Quick-dry clothing. Cotton jeans take two days to dry in plum rain conditions. Synthetic or merino layers dry overnight. Two pairs of quick-dry pants and three quick-dry shirts are enough for a June trip if you wash them in the sink. Most Chinese hotels provide slippers and have hot water kettles for tea, which also work for laundry.

Mosquito repellent. Essential. Bring DEET-based repellent from home. Chinese mosquito products are formulated for less aggressive mosquitoes than the ones in Guilin and Yunnan’s rainy season. At dusk in Yangshuo or near any body of water south of the Yangtze, you will understand why this matters.

Sun protection. June sun in Beijing and Xi’an is intense and dry. A compact UV umbrella works for both sun and rain. Chinese people use umbrellas for sun protection constantly. Join them. Sunscreen should come from home: Chinese sunscreen is expensive, comes in tiny bottles, and most brands include skin-whitening ingredients you may not want.

Footwear. Two pairs. One pair that can get wet (trail runners or quick-dry sneakers) and one pair that stays dry (sandals or second sneakers). Walking around in wet shoes for three days leads to problems that ruin trips.

Power bank. Your phone is your map, translator, payment device, and camera. June heat drains batteries faster. A 20,000 mAh power bank costs ¥100-150 and keeps everything running through long outdoor days.

Modesty piece. A light scarf or overshirt for temple visits. Shoulders and knees should be covered at religious sites. Most major temples are relaxed about enforcement, but smaller active monasteries, especially in Tibetan areas, are stricter and you will feel more comfortable respecting the norm.


The graduation season photo tip

If you are into street photography or people photography, June on Chinese university campuses offers scenes that do not exist in any other month. Graduates in academic dress pose under hundred-year-old trees at Peking University. Groups throw their caps in front of Tsinghua University’s classical gates. At Wuhan University, the cherry blossoms are long gone but the campus architecture and June greenery make a worthy backdrop for graduation portraits.

Most campuses are open to the public. Some require registration at the gate. Peking University and Tsinghua require advance booking through their WeChat mini-programs. Smaller universities generally let you walk in. Be unobtrusive. Do not interrupt graduation photos. But if you ask politely, groups are often happy to let you take a few shots.

The contrast between Western graduation culture and Chinese graduation culture is also worth noticing. Chinese graduates wear academic dress in the Western style, but the group photo rituals are more elaborate. Banners, matching outfits under gowns, coordinated poses, and hours-long photo sessions in campus landmarks are normal. It is more theatrical and more communal than the Western equivalent.
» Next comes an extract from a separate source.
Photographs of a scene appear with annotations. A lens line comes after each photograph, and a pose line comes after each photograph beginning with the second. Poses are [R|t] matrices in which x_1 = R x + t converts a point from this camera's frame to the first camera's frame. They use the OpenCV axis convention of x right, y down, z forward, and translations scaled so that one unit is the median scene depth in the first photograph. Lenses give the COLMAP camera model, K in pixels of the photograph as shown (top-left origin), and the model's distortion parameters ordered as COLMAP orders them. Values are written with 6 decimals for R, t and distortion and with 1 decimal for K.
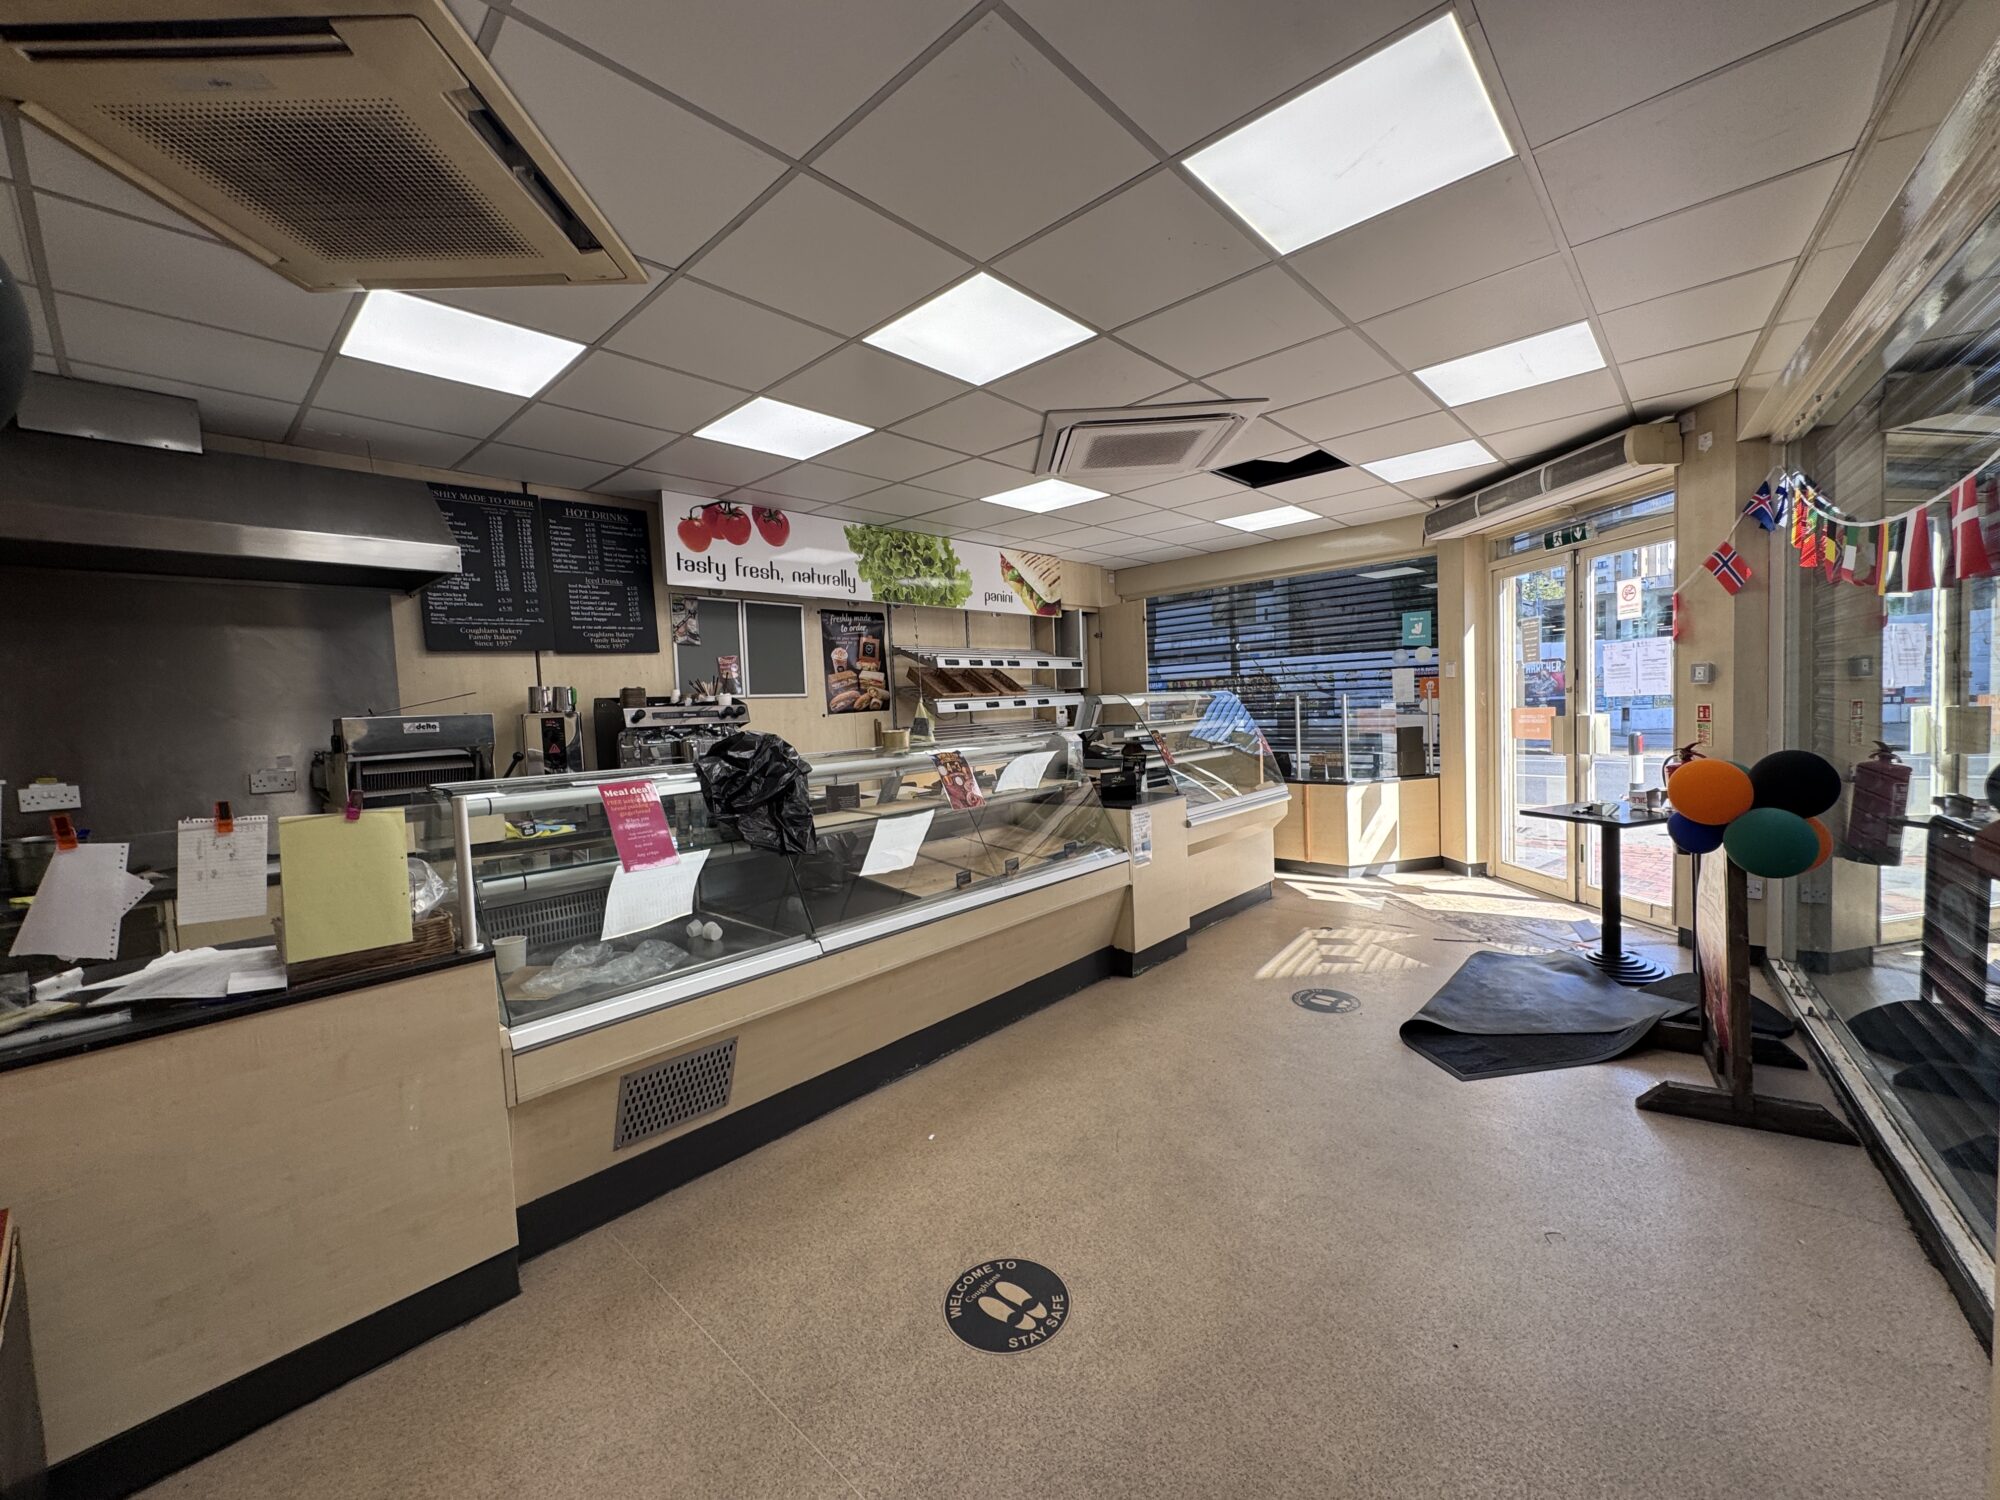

June is the only month you can witness this.


If you remember four things

One, June is the cheapest summer month by a margin that matters. Hotels and flights cost 30-50% less than July. The savings are real and they buy you a longer trip or a nicer place to sleep.

Two, the weather is uneven and that is fine. Accept that Shanghai will be damp and Guilin will be humid. Pick destinations that match June conditions. Yunnan is perfect. Ili is at peak. Beijing is pleasant. You do not need perfect weather everywhere. You need the right destinations for the right month.

Three, graduation travel is a cultural event hiding in plain sight. It shapes the atmosphere in certain cities during late June. It fills hostels with young Chinese travelers who might be the most interesting people you meet on your trip. And it costs nothing to observe or join.

Four, the Dragon Boat Festival in 2026 falls on June 19-21. Find a river, watch a race, eat a zongzi. It is the kind of cultural experience that happens whether you plan for it or not, and planning for it makes it better.

June is China’s travel sweet spot. The standard advice says spring and autumn. The standard advice is not wrong. But it leaves out the month that gives you green mountains, empty sections of the Great Wall, wildflower meadows, flooded rice terraces, and a graduation travel culture that no English guidebook covers. All for less money than the same trip four weeks later.

June is not the second-best month to visit China. For a certain kind of traveler, it is the best one.